**Bagian Teks**

Kajian Kitab At Tibyan ke 3 : Pengaruh Adab Dalam Pendidikan
Oleh : Dr.Umarulfaruq Abubakar, Lc., M.H.I.
BAB 4, ADAB PENGAJAR DAN PEMBELAJAR ALQURAN (hal 24-29 pada buku)
▪︎Pentingnya ikhlas sebagai pondasi dari seluruh amal yang kita lakukan.
Ibnul Mubarok: “Betapa banyak amal-amal yang kecil di mata manusia, menjadi besar karena niat pelakunya yang berharap pahala dan ridha Allah. Betapa banyak amal-amal yang besar di mata manusia, menjadi kecil di hadapan Allah karena salah dalam niat.
Maka dalam hal ini yang paling penting memperbaiki niatnya yaitu para pengajar dan pembelajar alquran. Sebab yang mereka pelajari adalah kitabullah, tentunya pahalanya sangat besar ketika niatnya benar. Tetapi ketika salah niatnya, maka pada akhirnya amal besar ini kecil dan tidak berarti apa-apa.

**Soal Latihan a**
Perbarui baris catatan mulai dari baris yang memuat "pose: elev=270.9 azim=117.0" sampai baris yang memuat "Dot at: (271, 223)": ganti "Dot at" dengan "Titik di" dan biarkan bagian lainnya tetap sama. Tuliskan baris-baris tersebut saja.

**Bahan Latihan**

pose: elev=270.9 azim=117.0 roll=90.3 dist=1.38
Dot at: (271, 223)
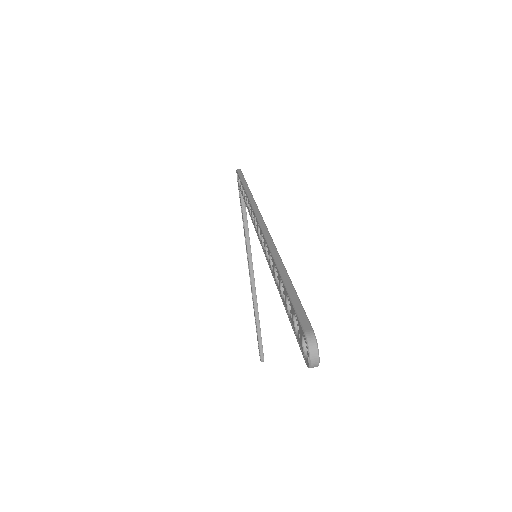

---

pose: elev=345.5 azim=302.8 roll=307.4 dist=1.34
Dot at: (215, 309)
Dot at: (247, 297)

**Soal Latihan b**
Salin tanpa perubahan bagian teks kajian adab mulai dari "Maka dalam hal" sampai "tidak berarti apa-apa.".

**Jawaban Tertulis a**
pose: elev=270.9 azim=117.0 roll=90.3 dist=1.38
Titik di: (271, 223)

**Jawaban Tertulis b**
Maka dalam hal ini yang paling penting memperbaiki niatnya yaitu para pengajar dan pembelajar alquran. Sebab yang mereka pelajari adalah kitabullah, tentunya pahalanya sangat besar ketika niatnya benar. Tetapi ketika salah niatnya, maka pada akhirnya amal besar ini kecil dan tidak berarti apa-apa.